The HMM-based Speech Synthesis System (HTS) has been developed by the HTS working group and others (see Who we are and Acknowledgments). The training part of HTS has been implemented as a modified version of HTK and released as a form of patch code to HTK. The patch code is released under a free software license. However, it should be noted that once you apply the patch to HTK, you must obey the license of HTK. Related publications about the techniques and algorithms used in HTS can be found here.

HTS version 2.2 includes deterministic annealing EM algorithm in parameter estimation step, KLD-based state-mapping and cross-lingual speaker adaptation, minimum generation error (MGE) training, and other minor new features. Many bugs in HTS version 2.1.1 were also fixed.
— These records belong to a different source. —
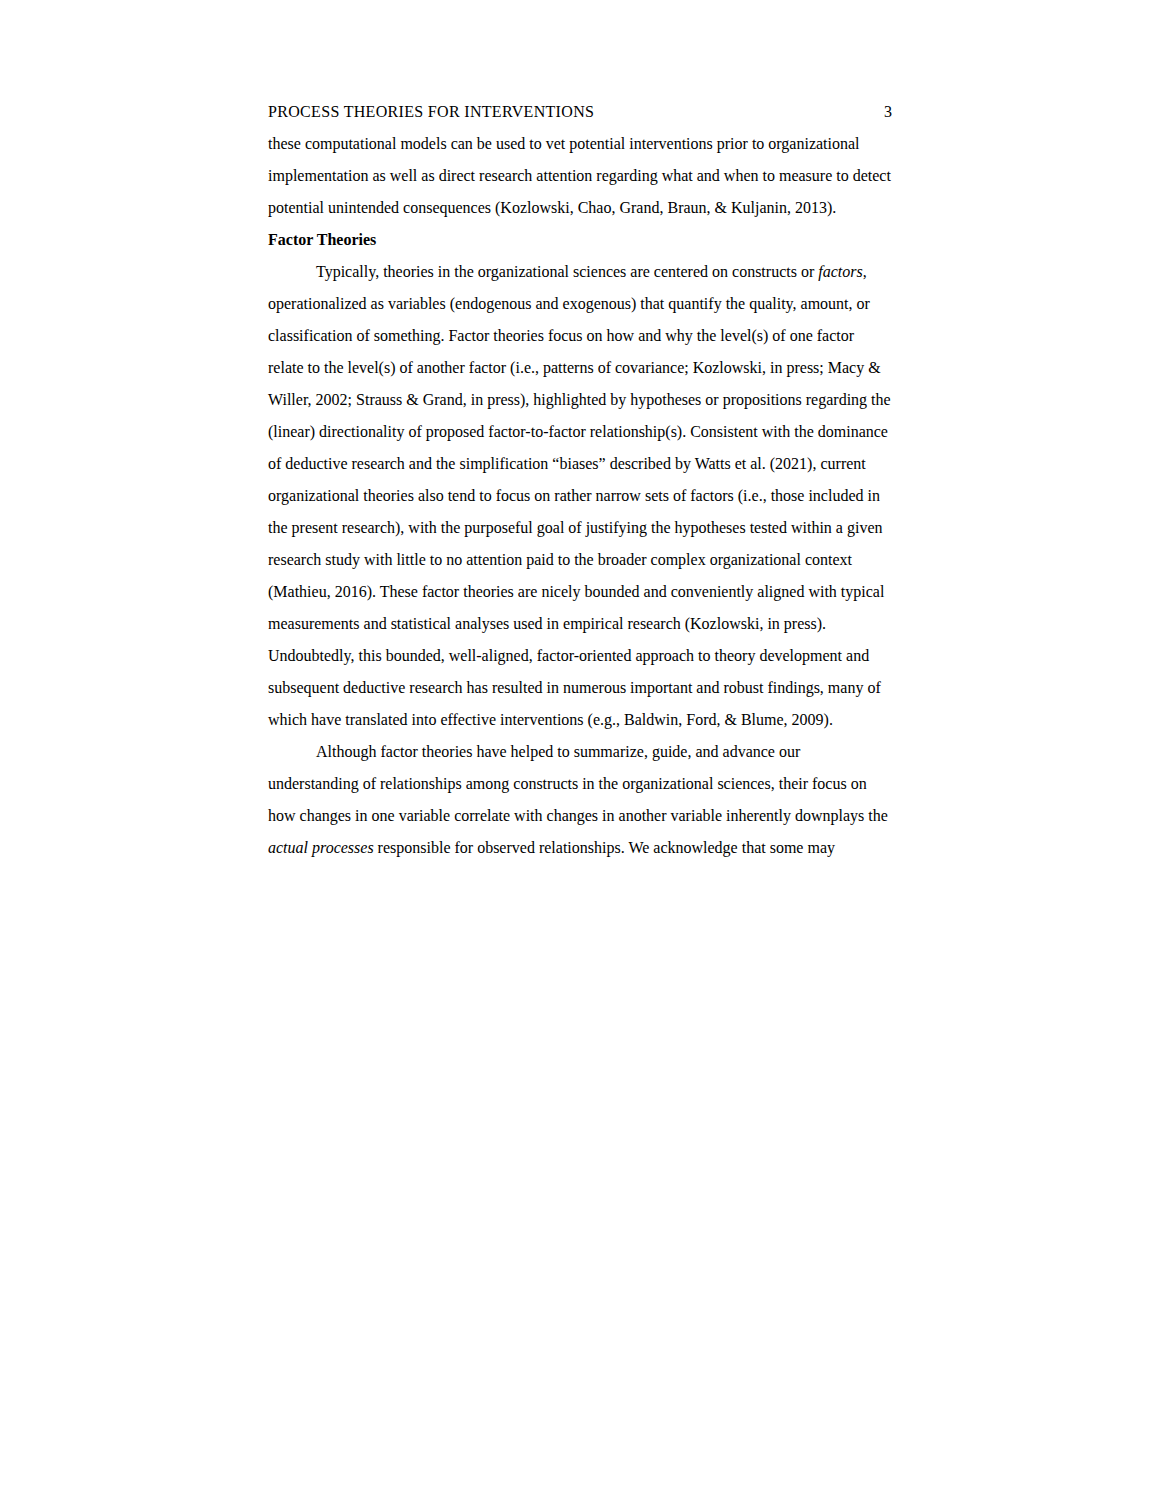Process Theories for Interventions 3
these computational models can be used to vet potential interventions prior to organizational implementation as well as direct research attention regarding what and when to measure to detect potential unintended consequences (Kozlowski, Chao, Grand, Braun, & Kuljanin, 2013).
Factor Theories
Typically, theories in the organizational sciences are centered on constructs or factors, operationalized as variables (endogenous and exogenous) that quantify the quality, amount, or classification of something. Factor theories focus on how and why the level(s) of one factor relate to the level(s) of another factor (i.e., patterns of covariance; Kozlowski, in press; Macy & Willer, 2002; Strauss & Grand, in press), highlighted by hypotheses or propositions regarding the (linear) directionality of proposed factor-to-factor relationship(s). Consistent with the dominance of deductive research and the simplification “biases” described by Watts et al. (2021), current organizational theories also tend to focus on rather narrow sets of factors (i.e., those included in the present research), with the purposeful goal of justifying the hypotheses tested within a given research study with little to no attention paid to the broader complex organizational context (Mathieu, 2016). These factor theories are nicely bounded and conveniently aligned with typical measurements and statistical analyses used in empirical research (Kozlowski, in press). Undoubtedly, this bounded, well-aligned, factor-oriented approach to theory development and subsequent deductive research has resulted in numerous important and robust findings, many of which have translated into effective interventions (e.g., Baldwin, Ford, & Blume, 2009).
Although factor theories have helped to summarize, guide, and advance our understanding of relationships among constructs in the organizational sciences, their focus on how changes in one variable correlate with changes in another variable inherently downplays the actual processes responsible for observed relationships. We acknowledge that some may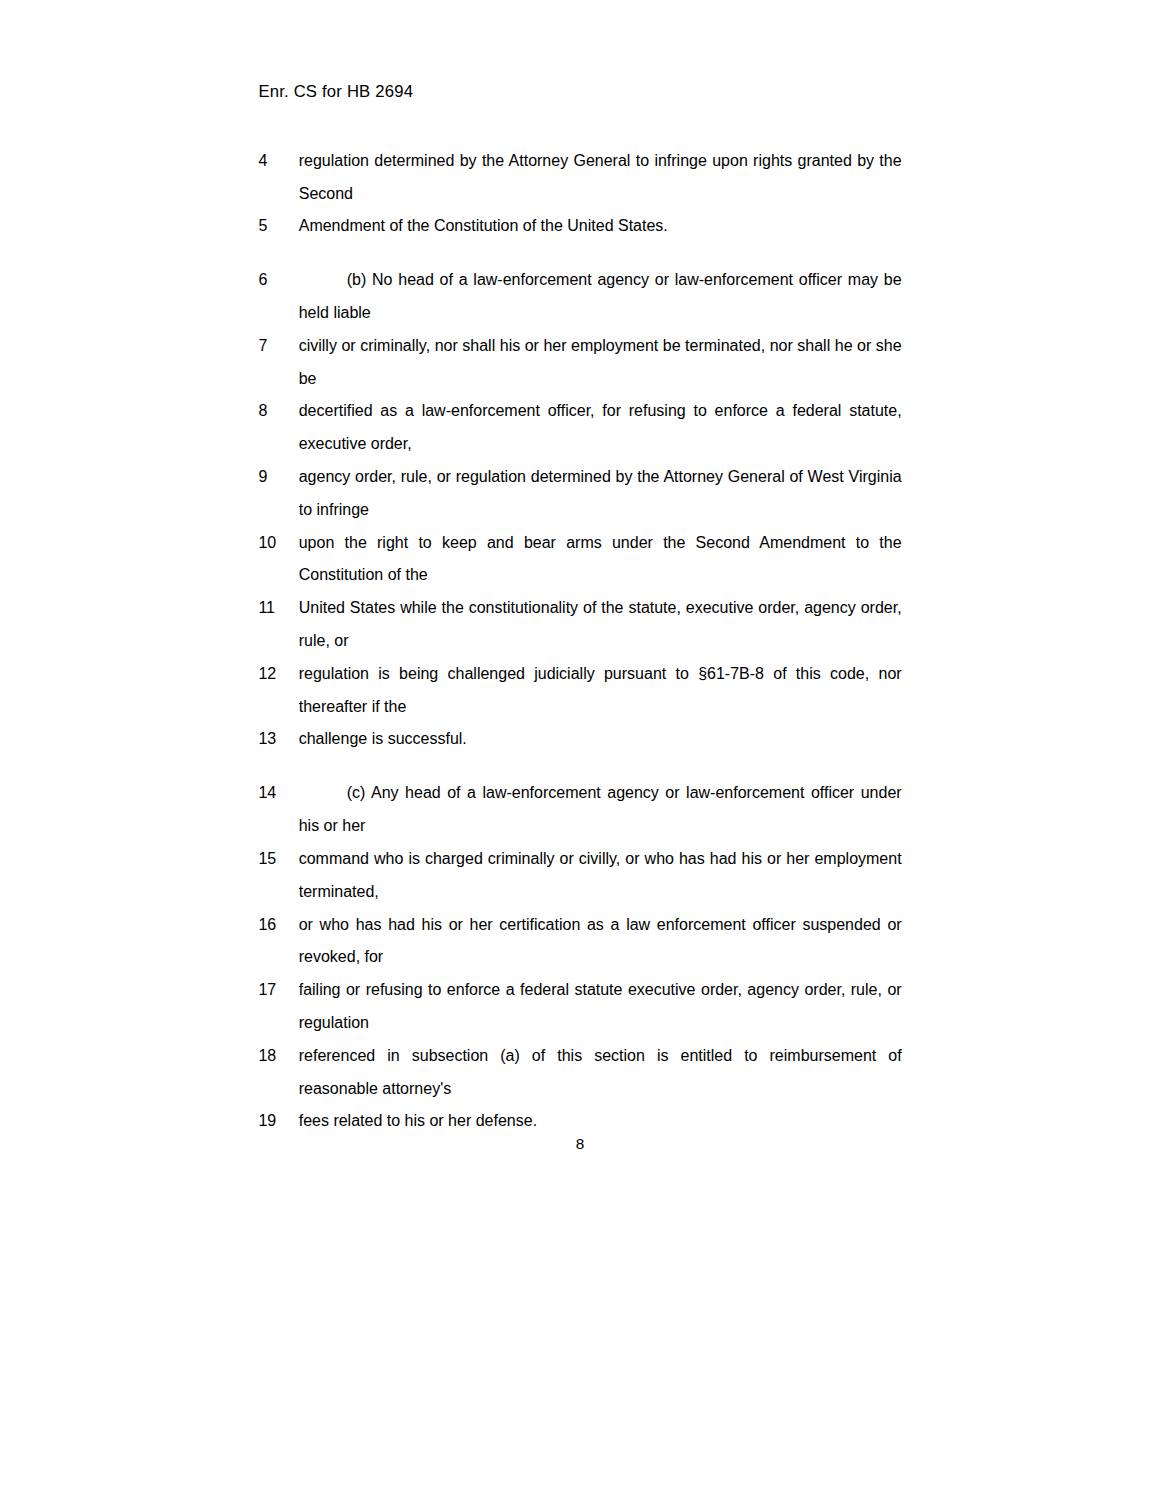Enr. CS for HB 2694
| 4 | regulation determined by the Attorney General to infringe upon rights granted by the Second |
| 5 | Amendment of the Constitution of the United States. |
| 6 | (b) No head of a law-enforcement agency or law-enforcement officer may be held liable |
| 7 | civilly or criminally, nor shall his or her employment be terminated, nor shall he or she be |
| 8 | decertified as a law-enforcement officer, for refusing to enforce a federal statute, executive order, |
| 9 | agency order, rule, or regulation determined by the Attorney General of West Virginia to infringe |
| 10 | upon the right to keep and bear arms under the Second Amendment to the Constitution of the |
| 11 | United States while the constitutionality of the statute, executive order, agency order, rule, or |
| 12 | regulation is being challenged judicially pursuant to §61-7B-8 of this code, nor thereafter if the |
| 13 | challenge is successful. |
| 14 | (c) Any head of a law-enforcement agency or law-enforcement officer under his or her |
| 15 | command who is charged criminally or civilly, or who has had his or her employment terminated, |
| 16 | or who has had his or her certification as a law enforcement officer suspended or revoked, for |
| 17 | failing or refusing to enforce a federal statute executive order, agency order, rule, or regulation |
| 18 | referenced in subsection (a) of this section is entitled to reimbursement of reasonable attorney's |
| 19 | fees related to his or her defense. |
8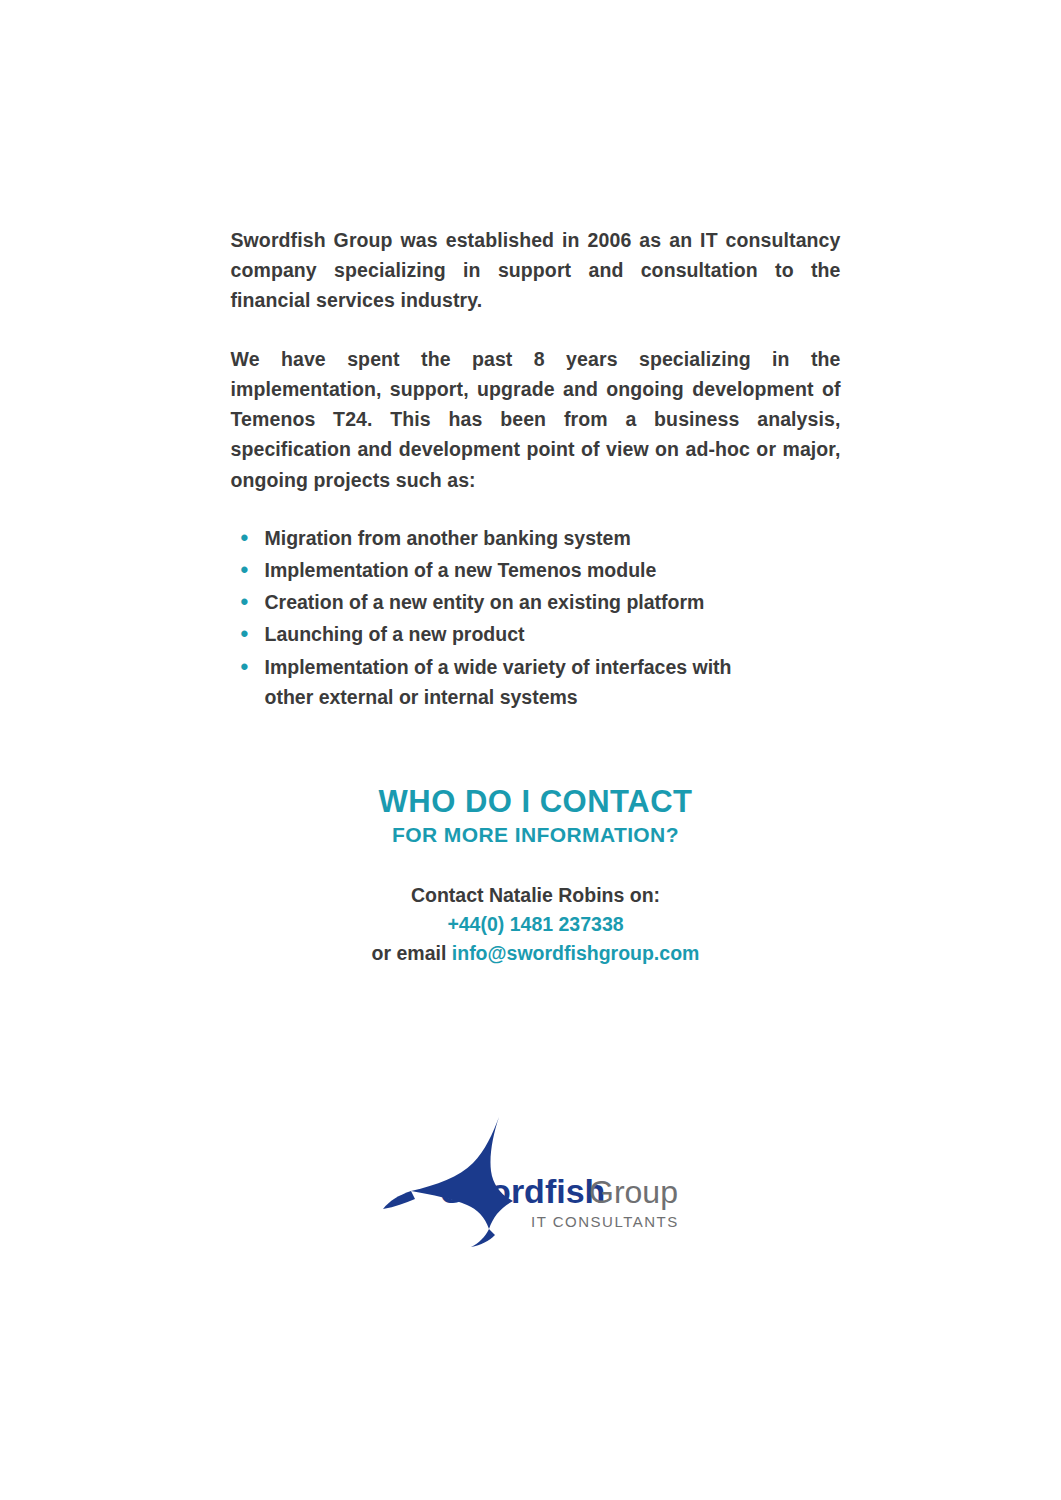Swordfish Group was established in 2006 as an IT consultancy company specializing in support and consultation to the financial services industry.
We have spent the past 8 years specializing in the implementation, support, upgrade and ongoing development of Temenos T24. This has been from a business analysis, specification and development point of view on ad-hoc or major, ongoing projects such as:
Migration from another banking system
Implementation of a new Temenos module
Creation of a new entity on an existing platform
Launching of a new product
Implementation of a wide variety of interfaces withother external or internal systems
WHO DO I CONTACT
FOR MORE INFORMATION?
Contact Natalie Robins on:
+44(0) 1481 237338
or email info@swordfishgroup.com
Swordfish Group IT CONSULTANTS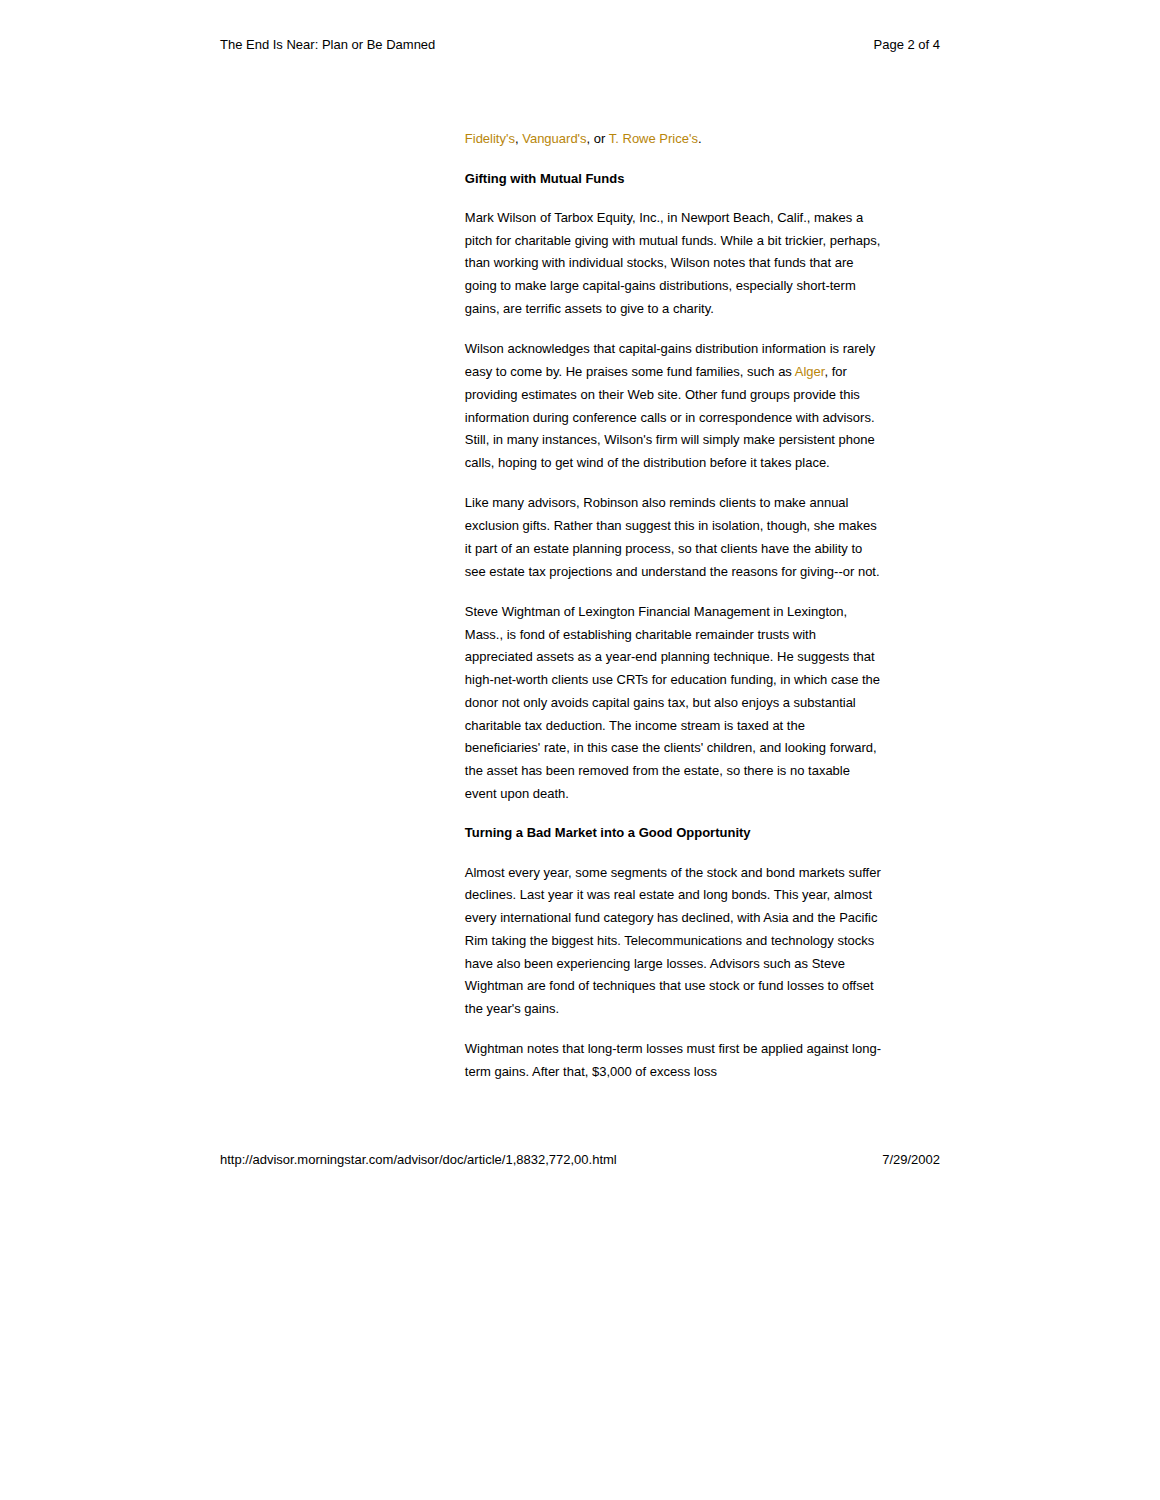The End Is Near: Plan or Be Damned Page 2 of 4
Fidelity's, Vanguard's, or T. Rowe Price's.
Gifting with Mutual Funds
Mark Wilson of Tarbox Equity, Inc., in Newport Beach, Calif., makes a pitch for charitable giving with mutual funds. While a bit trickier, perhaps, than working with individual stocks, Wilson notes that funds that are going to make large capital-gains distributions, especially short-term gains, are terrific assets to give to a charity.
Wilson acknowledges that capital-gains distribution information is rarely easy to come by. He praises some fund families, such as Alger, for providing estimates on their Web site. Other fund groups provide this information during conference calls or in correspondence with advisors. Still, in many instances, Wilson's firm will simply make persistent phone calls, hoping to get wind of the distribution before it takes place.
Like many advisors, Robinson also reminds clients to make annual exclusion gifts. Rather than suggest this in isolation, though, she makes it part of an estate planning process, so that clients have the ability to see estate tax projections and understand the reasons for giving--or not.
Steve Wightman of Lexington Financial Management in Lexington, Mass., is fond of establishing charitable remainder trusts with appreciated assets as a year-end planning technique. He suggests that high-net-worth clients use CRTs for education funding, in which case the donor not only avoids capital gains tax, but also enjoys a substantial charitable tax deduction. The income stream is taxed at the beneficiaries' rate, in this case the clients' children, and looking forward, the asset has been removed from the estate, so there is no taxable event upon death.
Turning a Bad Market into a Good Opportunity
Almost every year, some segments of the stock and bond markets suffer declines. Last year it was real estate and long bonds. This year, almost every international fund category has declined, with Asia and the Pacific Rim taking the biggest hits. Telecommunications and technology stocks have also been experiencing large losses. Advisors such as Steve Wightman are fond of techniques that use stock or fund losses to offset the year's gains.
Wightman notes that long-term losses must first be applied against long-term gains. After that, $3,000 of excess loss
http://advisor.morningstar.com/advisor/doc/article/1,8832,772,00.html 7/29/2002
HTS does not include any text analyzers but the Festival Speech Synthesis System (English, Spanish, etc.), DFKI MARI Text-to-Speech System (German, English, etc.), Flite+hts_engine (English), Open JTalk (Japanese), or other text analyzers can be used with HTS. HTS slides are also released as a tutorial of HMM-based speech synthesis.

This distribution includes demo scripts for training speaker-dependent and speaker-adaptive systems using CMU ARCTIC database (English). For training other voices, demo scripts using Nitech database (Portuguese, Japanese, and Japanese Song) are also released.


  • December 25, 2014

    HTS version 2.3 beta was released to the hts-users ML members.

  • December 25, 2012

    HTS version 2.3 alpha was released to the hts-users ML members.

  • July 7, 2011

    HTS version 2.2 was released.
    Its new features are

    • HERest:
      • Support DAEM algorithm in parameter estimation step.
    • HHEd:
      • Support KLD-based state-mapping and cross-lingual speaker adaptation.
      • Context-clustering can be started in the middle of the tree building.
    • HMgeTool:
      • Add ECD-based MGE traning command, HMgeTool.
    • HSMMAlign:
      • Add stand-alone HSMM based forced-alignment command, HSMMAlign.
    • Demo scripts:
      • Change sampling frequency from 16kHz to 48kHz.
      • Support bark critical-band based aperiodic measure.
      • Change speaker and singer of Brazilian Portuguese and Japanese song demo, respectively.
    • Slides:
      • Release slides as a tutorial of HMM-based speech synthesis.